There is now conclusive evidence that rehabilitation is effective in improving dyspnoea, exercise tolerance, and quality of life. However, these positive effects are generally not maintained for a long period. More attention therefore needs to be given to long-term adherence to rehabilitation measures. Although some deterioration is certainly due to the progress of the disease, the question is whether this process can be stopped with maintenance exercise programmes.
Exercise training is the cornerstone of any type of rehabilitation programme. Although it can be assumed that other components such as education and nutrition are probably beneficial, scientific evidence for this is lacking. Further investigations should focus on the additional aspects of education, breathing retraining, psychosocial interventions, nutrition and specific muscle training.
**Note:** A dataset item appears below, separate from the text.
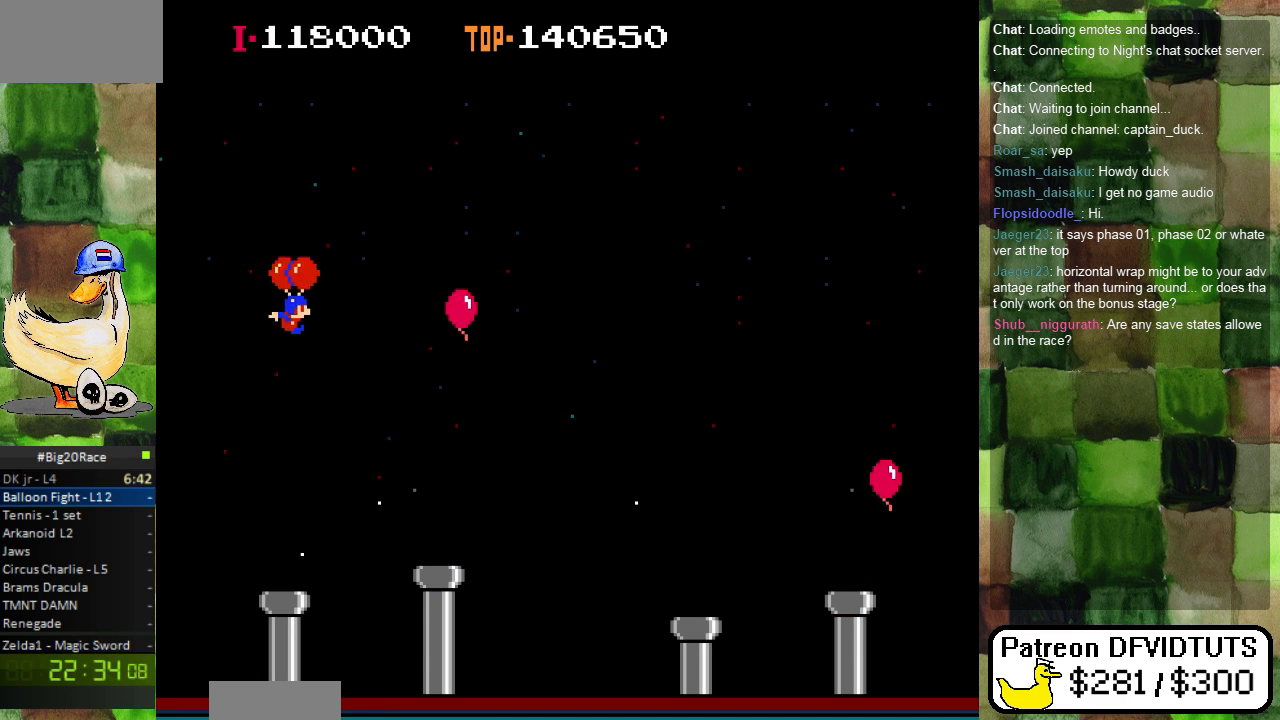
{"buttons": ["DPAD_RIGHT"]}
COPD patients with severe respiratory insufficiency can sometimes not be trained adequately. These patients might benefit from giving the muscles some rest during the night with non-invasive positive-pressure ventilation (NIPPV). The results so far have not been encouraging, but in a selected group of patients —i.e. those with increasing hypercapnia during the night — beneficial effects have been found.
Some studies have suggested that rehabilitation is cost-effective and that outpatient rehabilitation may be cheaper than in-patient programmes, but it is still too early for firm conclusions to be drawn.
Finally, the primary goal of pulmonary rehabilitation is to optimize the patient's social performance and autonomy, as stated in the definition at the beginning of this chapter. This means that we must focus in further research on developing sensitive instruments that can measure changes in activities of daily living (ADL) after rehabilitation. Rehabilitation is beneficial for individual patients with severe COPD if their ADL can be increased, thereby improving their level of independence.